The property claim was concluded on the eve of trial, and James was astonished to then receive a bill for an additional £18k for counsel's fees.
He complained to Slade, who was insistent that it must be paid. At this point James had had enough. He suggested that, in order to avoid a complaint to the SRA, Slade should write off the additional fee and let him have the papers for the professional negligence claim (which had still not progressed beyond the initial letter of claim and response) so that he could get that running properly elsewhere.
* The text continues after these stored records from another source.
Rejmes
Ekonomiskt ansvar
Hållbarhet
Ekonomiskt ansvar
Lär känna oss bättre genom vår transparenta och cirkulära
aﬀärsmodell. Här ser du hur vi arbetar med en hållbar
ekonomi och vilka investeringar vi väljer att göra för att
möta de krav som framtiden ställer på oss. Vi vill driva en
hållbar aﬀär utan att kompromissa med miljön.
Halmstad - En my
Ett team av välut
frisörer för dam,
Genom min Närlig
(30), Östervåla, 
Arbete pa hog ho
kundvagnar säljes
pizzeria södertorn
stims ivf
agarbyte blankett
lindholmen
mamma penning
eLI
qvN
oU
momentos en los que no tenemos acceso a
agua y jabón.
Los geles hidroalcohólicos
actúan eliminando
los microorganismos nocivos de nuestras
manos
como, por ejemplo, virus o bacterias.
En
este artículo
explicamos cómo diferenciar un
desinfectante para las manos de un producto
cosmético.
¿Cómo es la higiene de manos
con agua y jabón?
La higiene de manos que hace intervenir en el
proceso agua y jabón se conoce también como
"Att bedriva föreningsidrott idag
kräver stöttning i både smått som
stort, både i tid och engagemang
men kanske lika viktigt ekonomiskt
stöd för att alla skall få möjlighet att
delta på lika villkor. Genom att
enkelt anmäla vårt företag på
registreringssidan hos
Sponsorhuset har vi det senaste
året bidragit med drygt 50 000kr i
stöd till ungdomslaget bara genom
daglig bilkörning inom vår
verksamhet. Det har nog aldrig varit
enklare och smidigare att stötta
Slade refused, moreover he said would later argue that in "demanding the return of the files" James had terminated the no win no fee agreement, which he said entitled him to payment of his fees for that aspect in any event which he later billed at £17,100.
In October 2018 James instructed Checkmylegalfees.com. Proceedings were issued on behalf of James in March 2019 under the Solicitors Act 1974 – legislation that has its roots in a Victorian statute, and which enables the court to determine the reasonable amount that a law firm ought to have charged in its bill.
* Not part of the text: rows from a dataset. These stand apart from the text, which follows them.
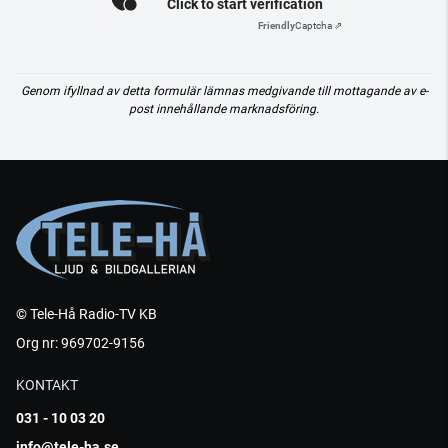
Click to start verification
Friendly
Captcha ⇗
Genom ifyllnad av detta formulär lämnas medgivande till mottagande av e-
post innehållande marknadsföring.
© Tele-Hå Radio-TV KB
Org nr: 969702-9156
KONTAKT
031 - 10 03 20
info@tele-ha.se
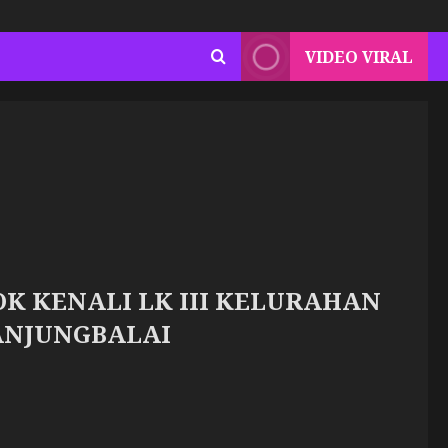
VIDEO VIRAL
K KENALI LK III KELURAHAN
ANJUNGBALAI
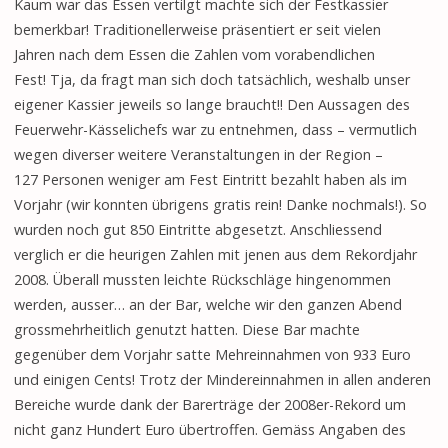
Kaum war das Essen vertilgt machte sich der Festkassier
bemerkbar! Traditionellerweise präsentiert er seit vielen
Jahren nach dem Essen die Zahlen vom vorabendlichen
Fest! Tja, da fragt man sich doch tatsächlich, weshalb unser
eigener Kassier jeweils so lange braucht!! Den Aussagen des
Feuerwehr-Kässelichefs war zu entnehmen, dass – vermutlich
wegen diverser weitere Veranstaltungen in der Region –
127 Personen weniger am Fest Eintritt bezahlt haben als im
Vorjahr (wir konnten übrigens gratis rein! Danke nochmals!). So
wurden noch gut 850 Eintritte abgesetzt. Anschliessend
verglich er die heurigen Zahlen mit jenen aus dem Rekordjahr
2008. Überall mussten leichte Rückschläge hingenommen
werden, ausser… an der Bar, welche wir den ganzen Abend
grossmehrheitlich genutzt hatten. Diese Bar machte
gegenüber dem Vorjahr satte Mehreinnahmen von 933 Euro
und einigen Cents! Trotz der Mindereinnahmen in allen anderen
Bereiche wurde dank der Barerträge der 2008er-Rekord um
nicht ganz Hundert Euro übertroffen. Gemäss Angaben des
At a hearing on 24th and 25th November 2020 the court heard evidence from both James and Slade and indicated that it found for James but would provide detailed reasons for its decision by way of a written judgment.
In that written judgment handed down on 29th January 2021 Costs Judge Peter Haworth found that he preferred the client's evidence. He described James as having given evidence "forcefully" but that Slade's answers to questions had been "long-winded, repetitious and with a view to pre-empting the next question or the point he wished to make"
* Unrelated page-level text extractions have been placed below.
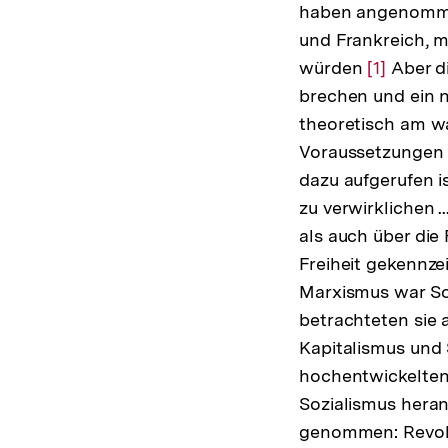
haben angenommen
und Frankreich, m
würden
Zur
[1]
Aber di
brechen und ein n
Auflösun
theoretisch am w
der
Voraussetzungen e
Fußnote
dazu aufgerufen i
zu verwirklichen .
als auch über die
Freiheit gekennzei
Marxismus war So
betrachteten sie 
Kapitalismus und 
hochentwickelten 
Sozialismus heran
genommen: Revolu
On the property claim he concluded, in relation to a call on 17th May 18 when RS claimed to have notified J of the amount of Counsel's fee : "I am satisfied that a telephone call did take place between the Claimant and Mr Slade on 17 May, but I am not satisfied that the record of that telephone call is the one set out in Mr Slade's witness statement"; he went on to say "There is simply no documentary evidence to support Mr Slade's contention that the Claimant was made aware of the change of Counsel, his name or the additional fee that was being incurred on the his behalf."
On the professional negligence claim he said : "I am satisfied that the Claimant did not terminate the retainer by seeking the return of his files. I accept the Claimant's evidence that the Claimant and Defendant at that time were negotiating a complaint which was caused by the Defendant's poor service."
As a result of these decisions Master Haworth disallowed from Slade's bill the additional Counsel's fee of £18k inc VAT, along with the totality of the bill in respect of the professional negligence claim in the sum of £17,100. It should be noted there is no criticism at all of new counsel who was instructed, nor will he suffer any loss of in respect of his fee. The contractual arrangement between Slade and Counsel for payment of an agreed fee remains. This decision simply means that Slade cannot pass the charge on to his client.